Remember when getting a McKinsey report meant six-figure invoices and months of consultants camping in your conference rooms? Those days might be ending, though not quite in the way the consulting giants expected. AI startup Rocket has launched a platform that promises McKinsey-style strategic reports at a fraction of the traditional cost, and it’s forcing us to ask some uncomfortable questions about what strategy consulting actually is.
From my perspective as someone who spends most days thinking about agent architectures and reasoning systems, Rocket represents something more interesting than just “cheaper consulting.” It’s a test case for whether we can automate the kind of synthesis and strategic thinking that has historically commanded premium prices precisely because it seemed irreducibly human.
The Architecture of Strategic Thinking
What Rocket is attempting isn’t trivial from a technical standpoint. Generating consulting-style product strategies requires more than just language generation. You need systems that can ingest disparate data sources, identify patterns across market dynamics, competitive positioning, and operational constraints, then synthesize recommendations that account for organizational context. That’s a multi-step reasoning problem with significant uncertainty at each stage.
The platform focuses on helping businesses decide their next moves, which is consultant-speak for “we’ll tell you what to do.” But the interesting question is how the underlying agent system handles the ambiguity inherent in strategic decision-making. Traditional consulting firms charge what they do partly because they’re selling judgment under uncertainty. Can an AI system replicate that, or is it just pattern-matching against historical strategy frameworks?
Trust and the Agentic Era
McKinsey’s own 2026 AI Trust Maturity Survey reveals something telling: organizations are making progress in trust maturity, but persistent gaps remain in strategy and governance. This creates a paradox for platforms like Rocket. Businesses are being asked to trust AI-generated strategic recommendations at precisely the moment when trust frameworks for AI decision-making are still immature.
The shift to what McKinsey calls “the agentic era” means we’re moving from AI as a tool to AI as a decision-maker. That’s a fundamentally different trust relationship. When a consultant gives you bad advice, you can interrogate their reasoning, challenge their assumptions, and hold them accountable. When an AI agent generates a strategy report, the reasoning chain is often opaque, the training data is unknown, and accountability is murky at best.
The Reshaping of Knowledge Work
Data suggests around 75% of current roles will need to be reshaped as AI embeds across workflows. Strategy consulting is just one domain, but it’s a particularly interesting one because it sits at the intersection of analysis, synthesis, and persuasion. If AI can handle this, what knowledge work is actually safe?

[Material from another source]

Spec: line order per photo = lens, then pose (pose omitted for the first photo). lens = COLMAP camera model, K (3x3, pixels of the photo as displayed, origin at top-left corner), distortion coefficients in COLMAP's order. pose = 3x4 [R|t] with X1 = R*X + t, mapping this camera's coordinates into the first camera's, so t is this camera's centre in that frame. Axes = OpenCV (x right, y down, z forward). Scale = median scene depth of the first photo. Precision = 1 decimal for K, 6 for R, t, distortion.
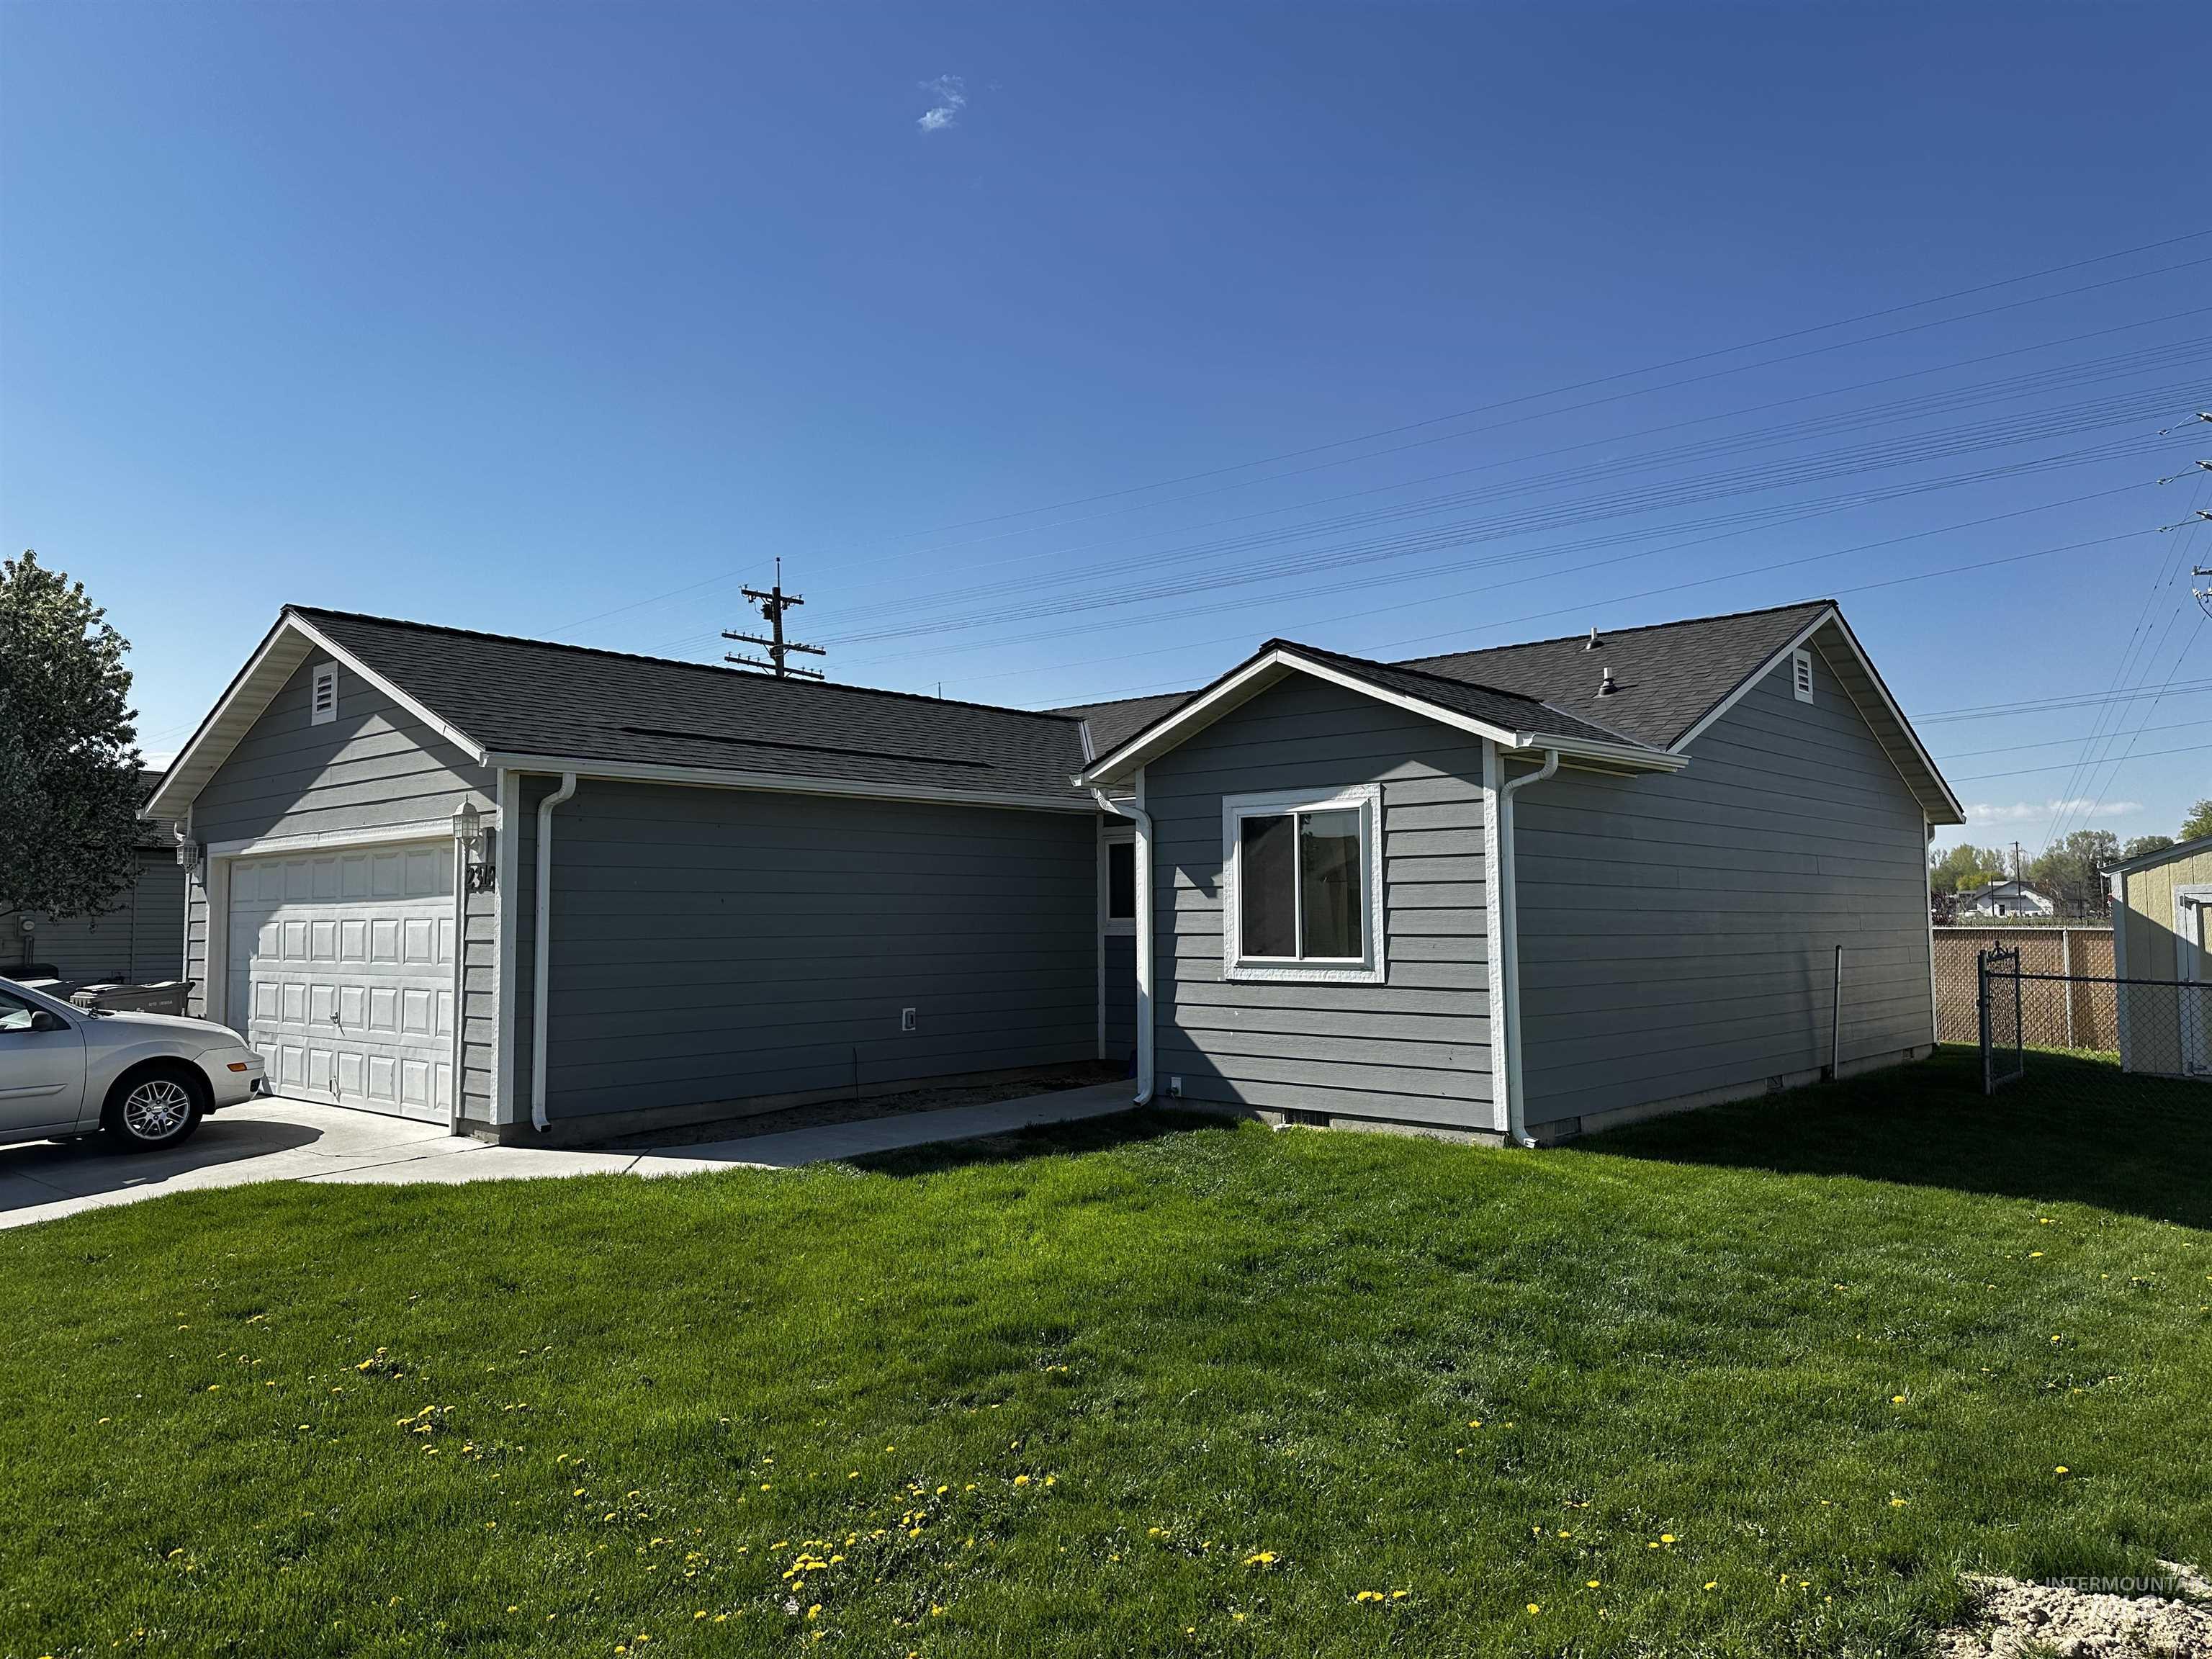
lens RADIAL K [[1545.3, 0, 1107.2], [0, 1545.3, 824.2], [0, 0, 1]] dist [0.033414, -0.002381]
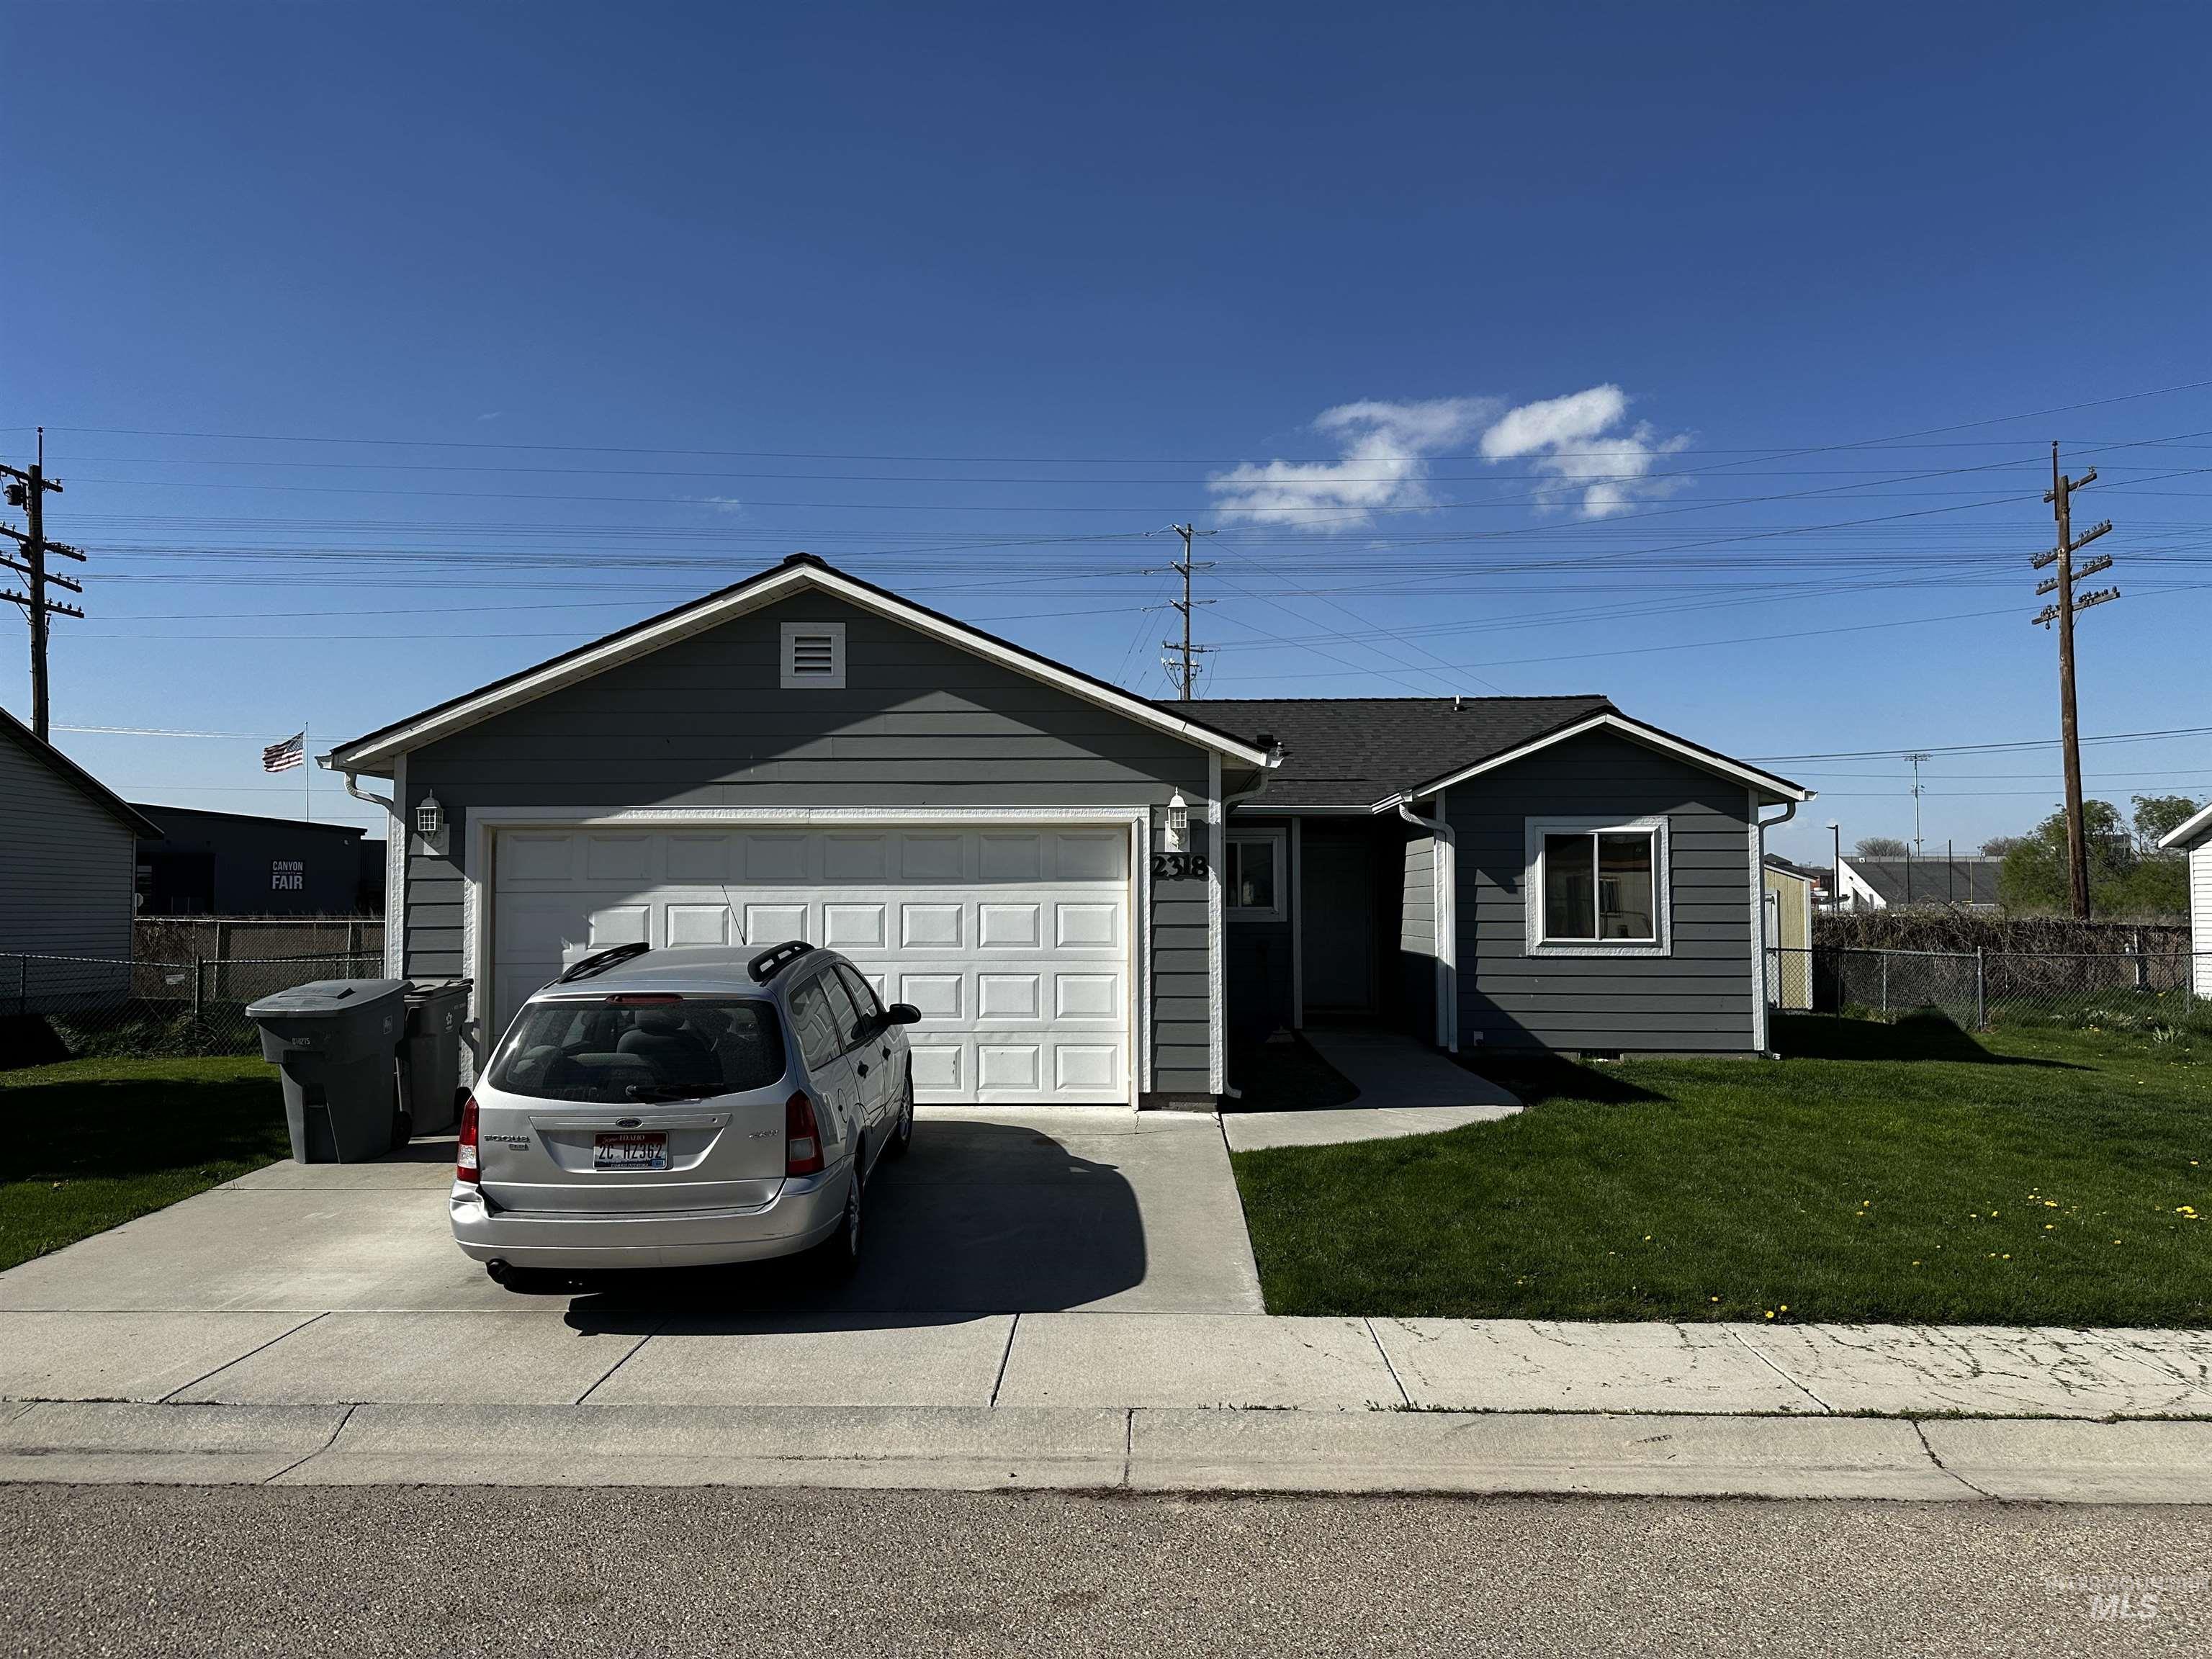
lens RADIAL K [[1545.3, 0, 1106.0], [0, 1545.3, 836.7], [0, 0, 1]] dist [0.033414, -0.002381]
pose [[0.755631, 0.036455, 0.653983, -1.087094], [-0.047103, 0.998889, -0.001257, 0.017652], [-0.653302, -0.029854, 0.756508, 0.238717]]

From an agent intelligence perspective, I’m watching to see how Rocket handles the meta-problem: not just generating strategies, but understanding which strategies will be persuasive to which stakeholders. Traditional consultants spend enormous effort on presentation and narrative framing. The content of the recommendation often matters less than how it’s packaged and delivered. Can an AI system learn that kind of organizational psychology?
What This Means for AI Development
Predictions for 2026 highlight significant AI advancements, and Rocket is positioned to ride that wave. But the real test will be whether businesses actually act on AI-generated strategies with the same confidence they’d have in human-generated ones. My suspicion is that we’ll see a hybrid model emerge: AI systems like Rocket handling the analytical heavy lifting and framework generation, with human consultants providing the judgment layer and client relationship management.
The technical challenge isn’t just building agents that can write convincing strategy documents. It’s building systems that can reason about causality in complex business environments, handle contradictory objectives, and generate recommendations that are both analytically sound and politically feasible within specific organizational contexts. That’s a harder problem than it might appear.
Rocket’s bet is that most of what consulting firms charge for is actually commoditizable pattern recognition dressed up in expensive formatting. They might be right. But if they’re wrong, we’ll learn something valuable about the limits of current agent architectures and where human judgment still matters. Either way, the experiment is worth watching closely.